• CONSIGNES:
**a.** Les affirmations suivantes sont-elles conformes à l'extrait ? Répondez par oui ou par non, puis citez les mots de l'extrait qui tranchent.
(i) Le premier paragraphe juge la distribution réussie.
(ii) Le deuxième paragraphe estime que ce film se distingue des autres films de Spike Lee.
(iii) Le troisième paragraphe trouve l'histoire trop courte.
**b.** Répondez brièvement à ces questions sur l'extrait.
(i) D'après le premier paragraphe, qu'est-ce qui prend le pas sur la réflexion sociale ?
(ii) Selon le deuxième paragraphe, que faut-il pour qu'un film de Spike Lee retienne l'attention ?
(iii) Qui sont les clockers, selon le troisième paragraphe ?

• EXTRAIT:
──────

Du Spike Lee pur jus et de bonne facture. Une intrigue simple mais sublimée par une excellente mise en scène et un casting au poil. Le film traite de problématiques courantes dans le cinéma de Spike Lee mais l'enquête policière prend le pas sur la réflexion sociale liée aux quartier pauvres afro-américains. Pas le long métrage le plus marquant et le plus ambitieux du cinéaste mais un bon moment de cinéma tout de même.
Tous les films de Spike Lee se ressemblent, même thématique, les noirs dominés par des blancs ou d’autres noirs, la violence, le même jeu d’acteurs. Il faut donc un plus dans le scénario ou la mise en scène pour qu’un de ses films retienne l’attention et ce n’est malheureusement pas le cas de celui-là.
Un polar sombre qui nous plonge dans l'univers des clockers, les dealers des ghettos noirs américains. Un film à la réal assez stylée, porté par une interprétation excellente, mais également agaçant car l'histoire est trop longue et le message de justice sociale assez pompeux.

──────

• DONNÉES SOURCES:
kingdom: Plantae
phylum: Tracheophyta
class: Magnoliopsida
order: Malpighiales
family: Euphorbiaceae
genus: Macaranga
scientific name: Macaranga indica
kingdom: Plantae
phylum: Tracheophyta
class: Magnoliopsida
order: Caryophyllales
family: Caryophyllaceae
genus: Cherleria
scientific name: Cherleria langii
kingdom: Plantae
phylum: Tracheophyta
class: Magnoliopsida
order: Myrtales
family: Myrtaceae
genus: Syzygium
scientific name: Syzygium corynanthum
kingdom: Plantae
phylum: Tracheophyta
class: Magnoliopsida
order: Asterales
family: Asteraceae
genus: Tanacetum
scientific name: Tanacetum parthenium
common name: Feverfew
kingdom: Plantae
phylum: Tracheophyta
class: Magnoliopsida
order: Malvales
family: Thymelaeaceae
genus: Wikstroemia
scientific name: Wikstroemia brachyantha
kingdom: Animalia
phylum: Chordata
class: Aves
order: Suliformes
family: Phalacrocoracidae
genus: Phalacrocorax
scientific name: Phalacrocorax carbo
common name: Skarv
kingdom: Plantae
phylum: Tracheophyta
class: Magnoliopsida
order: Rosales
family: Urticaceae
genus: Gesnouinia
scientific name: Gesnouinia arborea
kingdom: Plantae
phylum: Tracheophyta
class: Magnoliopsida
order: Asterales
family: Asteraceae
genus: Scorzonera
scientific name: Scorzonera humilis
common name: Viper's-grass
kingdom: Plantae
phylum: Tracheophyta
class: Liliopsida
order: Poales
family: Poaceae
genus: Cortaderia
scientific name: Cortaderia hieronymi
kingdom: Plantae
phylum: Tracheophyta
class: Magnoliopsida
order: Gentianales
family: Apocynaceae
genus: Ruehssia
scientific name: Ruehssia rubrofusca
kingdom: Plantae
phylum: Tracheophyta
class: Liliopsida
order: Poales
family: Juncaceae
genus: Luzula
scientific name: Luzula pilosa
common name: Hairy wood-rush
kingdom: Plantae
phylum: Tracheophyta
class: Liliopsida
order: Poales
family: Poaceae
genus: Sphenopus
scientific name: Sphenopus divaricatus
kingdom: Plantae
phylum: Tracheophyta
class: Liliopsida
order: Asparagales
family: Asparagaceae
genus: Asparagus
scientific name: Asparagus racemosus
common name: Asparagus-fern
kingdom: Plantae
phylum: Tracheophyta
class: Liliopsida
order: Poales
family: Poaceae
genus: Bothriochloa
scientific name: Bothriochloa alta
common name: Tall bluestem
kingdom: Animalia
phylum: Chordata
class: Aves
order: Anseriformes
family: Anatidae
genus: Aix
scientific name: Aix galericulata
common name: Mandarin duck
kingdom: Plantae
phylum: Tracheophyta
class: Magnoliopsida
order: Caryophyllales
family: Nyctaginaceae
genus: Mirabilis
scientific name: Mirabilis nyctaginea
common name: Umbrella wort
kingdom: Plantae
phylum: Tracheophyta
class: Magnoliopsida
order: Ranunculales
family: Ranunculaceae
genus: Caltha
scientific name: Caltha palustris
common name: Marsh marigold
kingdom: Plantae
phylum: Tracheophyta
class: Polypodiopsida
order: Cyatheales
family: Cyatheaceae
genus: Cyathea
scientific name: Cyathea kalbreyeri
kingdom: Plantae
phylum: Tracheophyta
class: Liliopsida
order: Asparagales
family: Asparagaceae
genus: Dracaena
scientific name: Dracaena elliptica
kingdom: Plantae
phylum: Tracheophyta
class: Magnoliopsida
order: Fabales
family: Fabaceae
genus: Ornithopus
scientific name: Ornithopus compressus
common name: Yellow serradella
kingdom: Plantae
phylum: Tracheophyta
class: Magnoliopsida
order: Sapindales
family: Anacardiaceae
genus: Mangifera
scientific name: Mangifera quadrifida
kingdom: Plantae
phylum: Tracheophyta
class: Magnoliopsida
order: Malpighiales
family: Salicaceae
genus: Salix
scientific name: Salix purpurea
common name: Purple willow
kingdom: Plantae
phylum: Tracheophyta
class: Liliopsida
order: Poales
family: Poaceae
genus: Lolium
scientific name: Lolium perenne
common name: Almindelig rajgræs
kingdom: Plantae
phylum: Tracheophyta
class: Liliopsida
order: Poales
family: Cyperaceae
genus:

──────

• CORRIGÉ:
**a.**
(i) Oui : « un casting au poil »
(ii) Non : « ce n’est malheureusement pas le cas de celui-là »
(iii) Non : « l'histoire est trop longue »

**b.**
(i) L'enquête policière.
(ii) Un plus dans le scénario ou la mise en scène.
(iii) Les dealers des ghettos noirs américains.